Engellilere; sosyal, kültürel ve ekonomik açıdan toplumsal hayat içerisinde hak ettiği yerin verilmesi, hayatını sürdürebilmeleri ve aktif bir şekilde çalışma hayatı içinde olabilmeleri için bir an önce bu düşmanca zihniyetin yok edilmesi ve göstermelik olmayan, gerçek çalışmaların yapılması gerekmektedir.
“DÜNYA ENGELLİLERE GÖRE DİZAYN EDİLMELİ”
Ayrıca devlet, öncelikli olarak tüm engelli vatandaşlarımızın kendi kendilerine yetecek ve her türlü ihtiyaçlarını karşılayacak düzeyde bir gelire kavuşturulmasını sağlamak zorundadır. Bununla birlikte fiziki alanları ve işyerlerini de engelli vatandaşlarımıza göre dizayn etmeli, engelli vatandaşlarımıza yeni engeller çıkarılmamalıdır. Bizler de engelliliği acınacak bir durum olarak görmekten vazgeçip her sağlıklı bireyin, bir gün engelli hale gelebileceği gerçeğini kabul ederek bu bilinçle hareket etmeliyiz.
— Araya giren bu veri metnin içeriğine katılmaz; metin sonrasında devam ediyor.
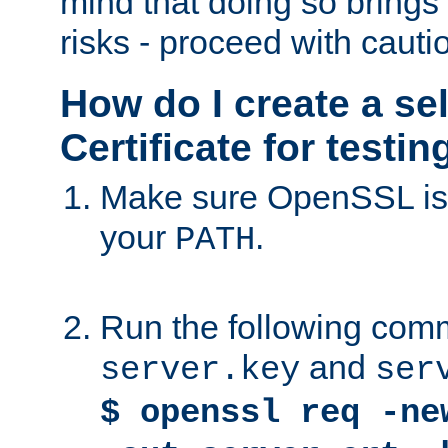
mind that doing so brings 
risks - proceed with cauti
How do I create a se
Certificate for testi
Make sure OpenSSL is i
your
.
PATH
Run the following comm
and
server.key
ser
$ openssl req -ne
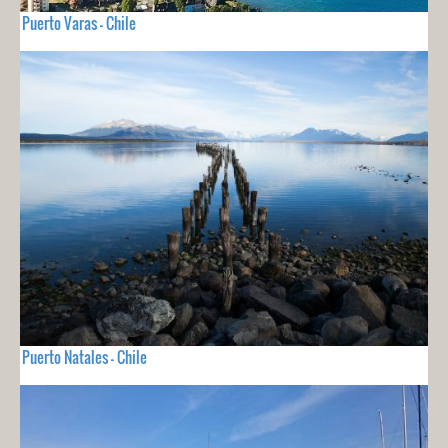
Puerto Varas - Chile
Puerto Natales - Chile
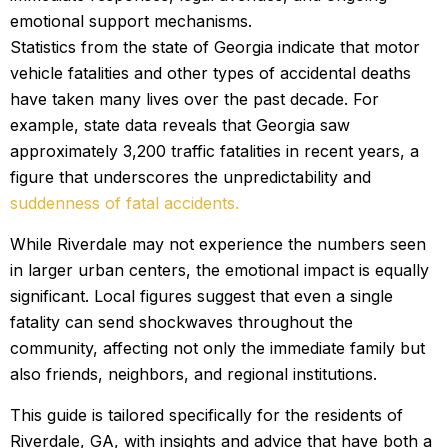
emotional support mechanisms.
Statistics from the state of Georgia indicate that motor
vehicle fatalities and other types of accidental deaths
have taken many lives over the past decade. For
example, state data reveals that Georgia saw
approximately 3,200 traffic fatalities in recent years, a
figure that underscores the unpredictability and
suddenness of fatal accidents.
While Riverdale may not experience the numbers seen
in larger urban centers, the emotional impact is equally
significant. Local figures suggest that even a single
fatality can send shockwaves throughout the
community, affecting not only the immediate family but
also friends, neighbors, and regional institutions.
This guide is tailored specifically for the residents of
Riverdale, GA, with insights and advice that have both a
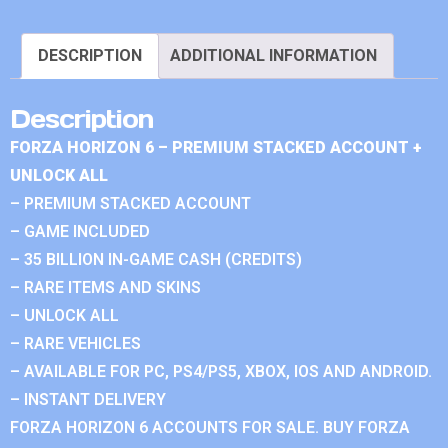
DESCRIPTION
ADDITIONAL INFORMATION
Description
FORZA HORIZON 6 – PREMIUM STACKED ACCOUNT +
UNLOCK ALL
– PREMIUM STACKED ACCOUNT
– GAME INCLUDED
– 35 BILLION IN-GAME CASH (CREDITS)
– RARE ITEMS AND SKINS
– UNLOCK ALL
– RARE VEHICLES
– AVAILABLE FOR PC, PS4/PS5, XBOX, IOS AND ANDROID.
– INSTANT DELIVERY
FORZA HORIZON 6 ACCOUNTS FOR SALE. BUY FORZA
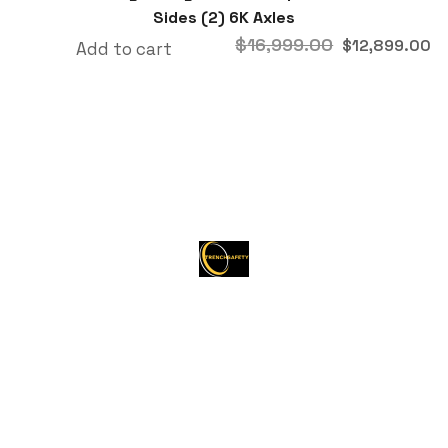
Sides (2) 6K Axles
$
16,999.00
$
12,899.00
Add to cart
About Trenchsafety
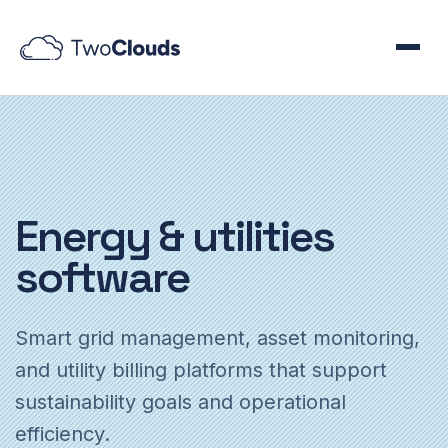
Energy
& utilities
software
Smart grid management, asset monitoring,
and utility billing platforms that support
sustainability goals and operational
efficiency.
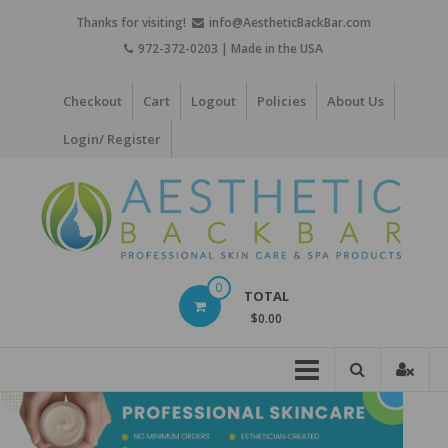
Skip
Thanks for visiting!
info@AestheticBackBar.com
to
972-372-0203 | Made in the USA
content
Checkout
Cart
Logout
Policies
About Us
Login/ Register
Aesthetic
0
TOTAL
Back
$0.00
Bar
Professional
Skin
Care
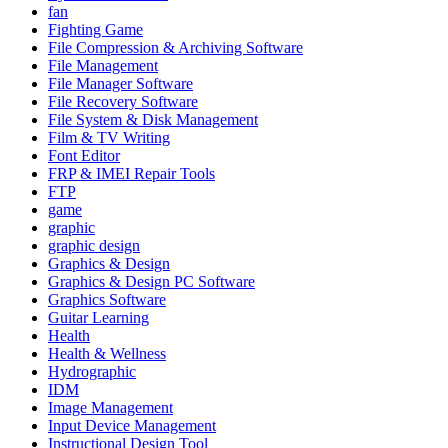
fan
Fighting Game
File Compression & Archiving Software
File Management
File Manager Software
File Recovery Software
File System & Disk Management
Film & TV Writing
Font Editor
FRP & IMEI Repair Tools
FTP
game
graphic
graphic design
Graphics & Design
Graphics & Design PC Software
Graphics Software
Guitar Learning
Health
Health & Wellness
Hydrographic
IDM
Image Management
Input Device Management
Instructional Design Tool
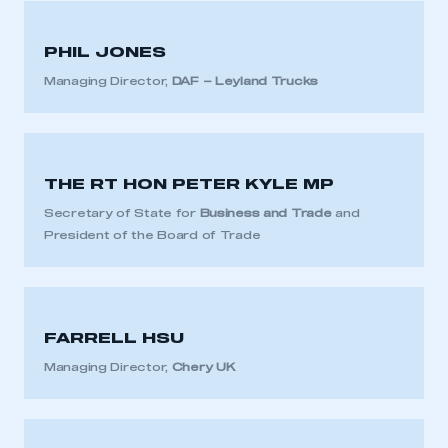
PHIL JONES
Managing Director,
DAF – Leyland Trucks
THE RT HON PETER KYLE MP
Secretary of State for
Business and Trade
and
President of the Board of Trade
FARRELL HSU
Managing Director,
Chery UK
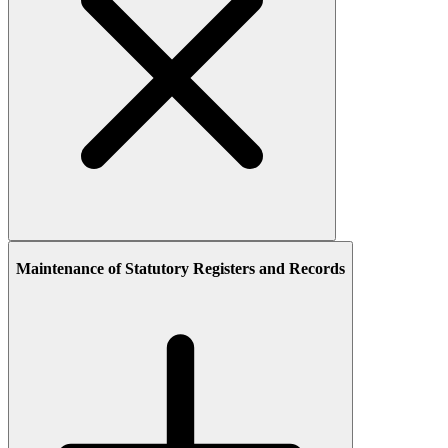
Maintenance of Statutory Registers and Records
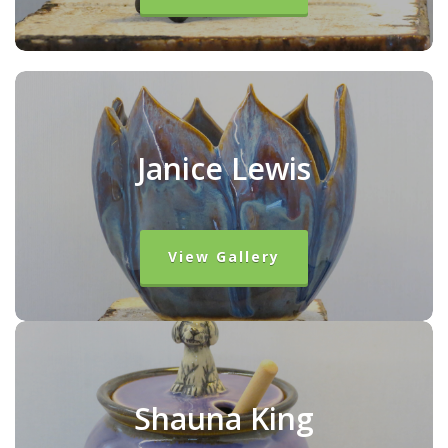
Janice Lewis
View Gallery
Shauna King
Engelli vatandaşlarımız ise siyasette, sivil toplum örgütlerinde, sosyal yaşamda ve çalışma hayatında eşit bireyler olduklarını bilmeli, bu doğrultuda hayatın her alanında kendilerine yer edinmelidirler. Engelli vatandaşlarımızın, ülkemizde huzur ve refah içerisinde yaşamalarını sağlamak, ailelerine her türlü desteği vermek siyasi iktidarın asli görevidir. Zaten yapılması gerekenleri, bir lütufmuş gibi göstermek, engelli vatandaşlarımızı derinden yaralamaktadır. Engelli vatandaşlarımız, hiçbir iktidardan lütuf beklememekte; bir birey olarak toplumdaki yerlerini almak, çalışmak ve üretmek istemektedir” şeklinde konuştu.
“ZİHİNLERDEKİ ENGELİ ORTADAN KALDIRMAK DAHA ZOR”
Fiziksel engelleri ortadan kaldırmanın, kişilerin zihinlerinde engellilere karşı oluşturdukları engelleri aşmaktan çok daha kolay olduğunu da dile getiren Mustafa Güven, bu bakımdan engellilerin sorunlarını önemseyip, çağdaş hizmet modellerini geliştirerek engelli vatandaşları yalnızca tüketen değil, üreten ve bağımsız yaşayabilen insanlar haline getirilmesini hedeflediklerini vurguladı. “Unutulmamalıdır ki, her insan bir engelli adayıdır. Onları anlamak, onlarla bütünleşmek toplum kurallarının bir gereğidir” diyen Güven, “Engelli kamu görevlilerimizi, sorunlarının çözümü için Türkiye Kamu-Sen çatısı altında birleşmeye davet ederken, 3 Aralık Dünya Engelliler Günü’nün engelli vatandaşlarımızın her türlü sorununun çözüldüğü, önlerine konulan her türlü engelin kaldırıldığı uygulamalara vesile olacak uygulamalara imza atıldığı bir dönemin başlangıcı olmasını diliyor, tüm engelli vatandaşlarımızı hayatımızın her alanında görebilmeyi ümit ediyoruz” dedi.